The scandals drew attention to the law school’s atmosphere of intolerance for conservative views and culminated with the decision by more than a dozen federal judges, led by James Ho on the Fifth Circuit Court of Appeals, to stop hiring clerks from Yale Law School.
"Yale presents itself as the best, most elite institution of legal education," Ho said at the time. "Yet it’s the worst when it comes to legal cancellation."
The drama hasn’t stopped Gerken, who never apologized to Colbert, from mounting a quiet presidential bid. A person who teaches at Yale Law School described a phone call with an alumnus who said he was campaigning on Gerken’s behalf and looking for professors to put in a good word with members of the Yale Corporation, the university’s governing body, which will ultimately select Salovey’s successor.
Two other faculty members said that Gerken is in the running, based on second hand knowledge of the search process, and the student who described her as a "frontrunner" said that her relationships with wealthy alumni, including chairman of the Alibaba Group Joseph Tsai and Blackstone chief financial officer Michael Chae, are helping her cause.
"The donors are part of why the school is taking her seriously," the student said, given that fundraising is integral to the duties of a university president.
News of Gerken’s candidacy comes as the search process for university leaders—typically an opaque and low-profile affair—has become the subject of intense scrutiny following the downfall of two Ivy League presidents, Harvard University’s Claudine Gay and the University of Pennsylvania’s Liz Magill, who lost their jobs thanks in part to their mishandling of campus anti-Semitism after Oct. 7.
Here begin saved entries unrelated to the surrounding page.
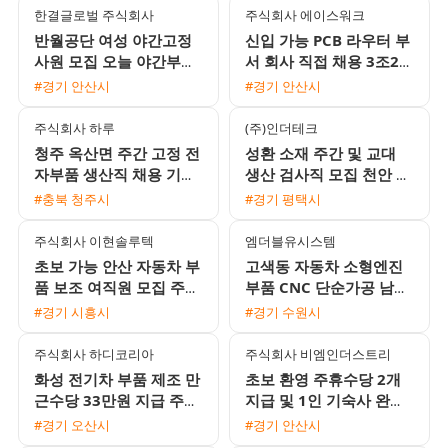
한결글로벌 주식회사
주식회사 에이스워크
반월공단 여성 야간고정
신입 가능 PCB 라우터 부
사원 모집 오늘 야간부터
서 회사 직접 채용 3조2교
시작 일당 및 주급 가능
대 모집
#경기 안산시
#경기 안산시
주식회사 하루
(주)인더테크
청주 옥산면 주간 고정 전
성환 소재 주간 및 교대
자부품 생산직 채용 기숙
생산 검사직 모집 천안 평
사 및 삼식 제공 초보자
택 통근버스 운행
#충북 청주시
#경기 평택시
환영
주식회사 이현솔루텍
엠더블유시스템
초보 가능 안산 자동차 부
고색동 자동차 소형엔진
품 보조 여직원 모집 주급
부품 CNC 단순가공 남성
선택 및 통근버스 운행
생산직 모집 (수원역 통근
#경기 시흥시
#경기 수원시
버스 운행)
주식회사 하디코리아
주식회사 비엠인더스트리
화성 전기차 부품 제조 만
초보 환영 주휴수당 2개
근수당 33만원 지급 주간
지급 및 1인 기숙사 완비
고정 사원 모집
안성 음성대소 검사 포장
#경기 오산시
#경기 안산시
사원 모집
Their resignations have raised questions about the moral integrity of elite schools and about how their leaders are vetted. That scrutiny has now turned to the diversity, equity, and inclusion (DEI) initiatives commonplace on college campuses, of which Gay in particular was a champion—and which some Jewish leaders say have fueled anti-Semitism by categorizing Jews as white oppressors.
Abe Foxman, the former head of the Anti-Defamation League, said in December that DEI "cannot be fixed." David Harris, the former CEO of the American Jewish Committee, said DEI was a "major challenge" to American liberalism.
The shifting winds could create a stumbling block for Gerken, who, like Gay, has made DEI a top priority. In July 2020, two months after the death of George Floyd, she sent out a school-wide email with the subject line, "Yale Law School’s Commitment to Anti-Racism."
"We recognize that our colleagues of color, particularly our Black colleagues, have long done more than their share of the unrecognized work of citizenship in combating racism and racial oppression," Gerken wrote to the school.
The email announced the creation of new centers on "health equity" and "environmental justice"; pledged to appoint a diversity specialist to every office in the law school; committed to bringing a million books to prisons across the country and creating "opportunities for incarcerated people to interact with authors and the literary community"; said that a course on critical race theory would be offered every year; and promised to "diversify the iconography of the Law School through portraits, photographs, and art"—even though Gerken has refused to display a painting of Supreme Court justice Clarence Thomas, one of the law school’s most famous black alumni, since its donation to Yale in 2019. (A portrait of Justice Sonia Sotomayor adorns the law school’s largest classroom.)
The email, which has not been previously reported, also said that students would be discouraged from calling the police.
"The Law School will train our community not to call for [Yale Police Department] assistance on campus for non-law enforcement related matters," Gerken wrote. "The Yale Police Department has agreed to work with the Law School on a plan to redirect calls from the Law School to non-police forms of assistance whenever possible."
Capping off the new initiatives was a mandatory "antiracism workshop" for incoming students in the fall of 2021 led by diversity trainer Hart, a self-described "kinky, poly … queer black femme" who argues that "objectivity" is an example of "white supremacy."
The law school scrubbed the workshop from its website, according to a source familiar with the situation, after Hart—in a separate training for the Yale Law Journal—claimed the FBI deliberately exaggerates the prevalence of anti-Semitic hate crimes, prompting widespread backlash from the journal’s editors.
Gerken’s missteps have put the law school in a perpetual state of damage control. The "traphouse" affair led to an internal investigation—the results of which Gerken never disclosed publicly—as well as staff changes, with Gerken hiring a new dean of student affairs whom she said would be "focused on ensuring students learn to resolve disagreements among themselves."
The law school has also revamped its first-year orientation to focus more on free speech and less on DEI, professors said. And it made sure security was tight when Waggoner, whose remarks were disrupted by student protesters in 2022, returned to campus for a do-over the following year, barring unregistered students from the event.
The result has been a year of relative calm at the law school, post-October 7 scandals notwithstanding. But with higher education under unprecedented scrutiny, Gerken’s drama-fueled deanship could be a sticking point for her presidential bid.
"She would be the worst choice out of all the current faculty," the student who described her as a frontrunner said. "Her handling of campus politics has been abysmal."